La contestazione principale di Sofri è allora un’altra; per formulare l’ipotesi del malore, infatti, D’Ambrosio fu costretto a contraddire sia i periti d’ufficio che quelli di parte civile, entrambi concordi nell’escluderlo (ivi, p. 139). Sofri però non dà conto delle ragioni che inducono D’Ambrosio a smentire i periti. Questi, difatti, avevano fissato il punto di caduta a quattro, cinque metri dalla parete su sui si apriva la finestra dell’ufficio di Calabresi, punto di caduta incompatibile con l’ipotesi del malore, «facendo una media aritmetica tra le varie distanze indicate dai testimoni. Questo criterio statistico - asseriva D’Ambrosio - non può essere assolutamente accettato sul piano processuale» (Il malore..., cit., p. 50). D’Ambrosio concludeva, in base alle deposizioni raccolte e confortate da circostanze obiettive ritenute incontrovertibili (come l’albero, accanto al quale il barelliere dell’autoambulanza trovò Pinelli, distante a meno di tre metri dal muro della questura, ivi, p. 49), che l’ipotesi del malore fosse quella più verosimile. La ricostruzione giudiziaria di D’Ambrosio è, evidentemente, come qualsiasi altra ricostruzione, censurabile, ma non riportare tutti gli elementi su cui essa si poggia vuol dire tentare di indebolirla ricorrendo a colpevoli omissioni.

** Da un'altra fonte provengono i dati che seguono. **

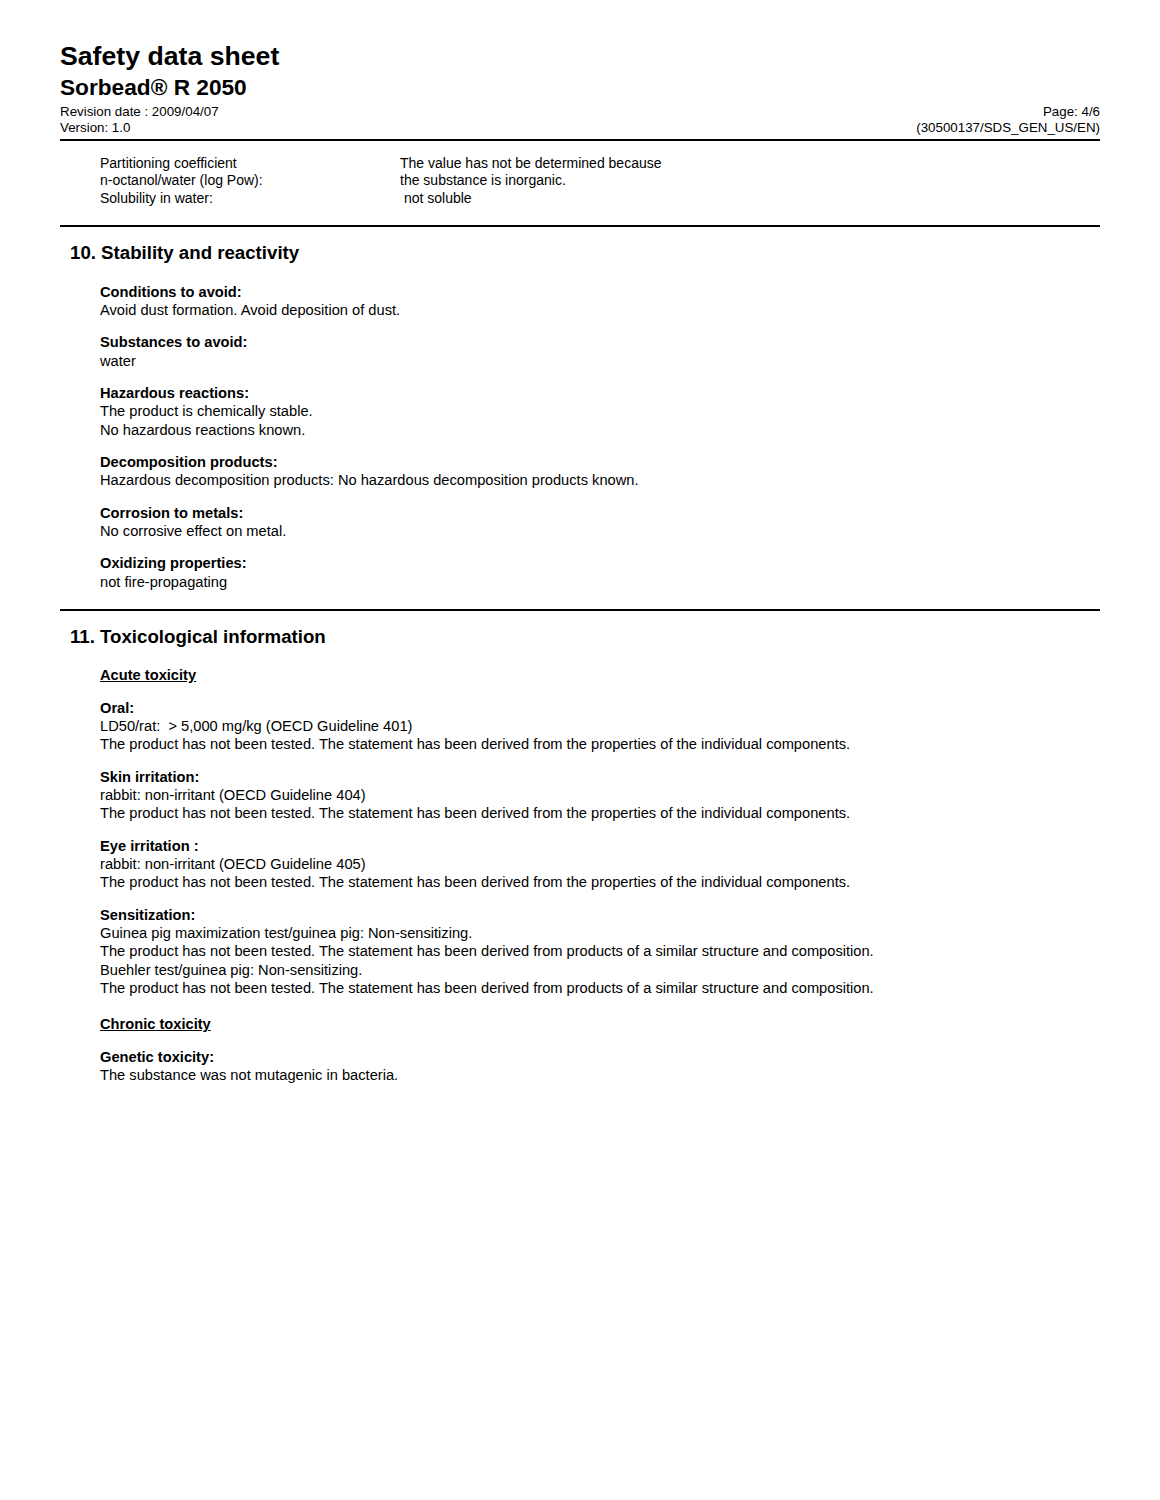Safety data sheet
Sorbead® R 2050
Revision date : 2009/04/07 Page: 4/6
Version: 1.0 (30500137/SDS_GEN_US/EN)
Partitioning coefficient
n-octanol/water (log Pow):
Solubility in water:
The value has not be determined because
the substance is inorganic.
not soluble
10. Stability and reactivity
Conditions to avoid:
Avoid dust formation. Avoid deposition of dust.
Substances to avoid:
water
Hazardous reactions:
The product is chemically stable.
No hazardous reactions known.
Decomposition products:
Hazardous decomposition products: No hazardous decomposition products known.
Corrosion to metals:
No corrosive effect on metal.
Oxidizing properties:
not fire-propagating
11. Toxicological information
Acute toxicity
Oral:
LD50/rat: > 5,000 mg/kg (OECD Guideline 401)
The product has not been tested. The statement has been derived from the properties of the individual components.
Skin irritation:
rabbit: non-irritant (OECD Guideline 404)
The product has not been tested. The statement has been derived from the properties of the individual components.
Eye irritation :
rabbit: non-irritant (OECD Guideline 405)
The product has not been tested. The statement has been derived from the properties of the individual components.
Sensitization:
Guinea pig maximization test/guinea pig: Non-sensitizing.
The product has not been tested. The statement has been derived from products of a similar structure and composition.
Buehler test/guinea pig: Non-sensitizing.
The product has not been tested. The statement has been derived from products of a similar structure and composition.
Chronic toxicity
Genetic toxicity:
The substance was not mutagenic in bacteria.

Difendiamo, quindi, il diritto di Sofri di affermare, come egli fa a mo’ di conclusione del suo lavoro, di non sapere cosa «sia successo, quella notte, al quarto piano della Questura» (Sofri, op. cit., p. 227), come anche il diritto della vedova Pinelli di sostenere che ci sono ancora molti che non vogliono la verità non solo sulle stragi che hanno insanguinato l’Italia, ma anche sulla morte del marito; «mi aspetto - confida Licia Pinelli nel 2009 a Piero Scaramucci - che nascano altri ostacoli, altri depistaggi, oppure che si dica che ora tutto è chiuso, che si è fatta pace e non c’è più bisogno di altro. Invece il riconoscimento che Pino è stato una vittima innocente non chiude, anzi rende ancora più necessario che si aprano i cassetti e venga fuori la verità» (Licia Pinelli, Piero Scaramucci, op. cit., pp. 125-126). Affermazioni quest’ultime, gravissime ma non necessariamente infondate e comunque legittime; assolutamente incompatibili però con la ’banale’ verità processuale disegnata da D’Ambrosio, affermazioni che evocano le zone d’ombra e le «scorie» di cui all’inizio e che risultano non funzionali al tentativo, assolutamente doveroso sotto il profilo istituzionale, del Presidente della Repubblica di accomunare le figure di Calabresi e Pinelli nel «Giorno della memoria» delle vittime del terrorismo.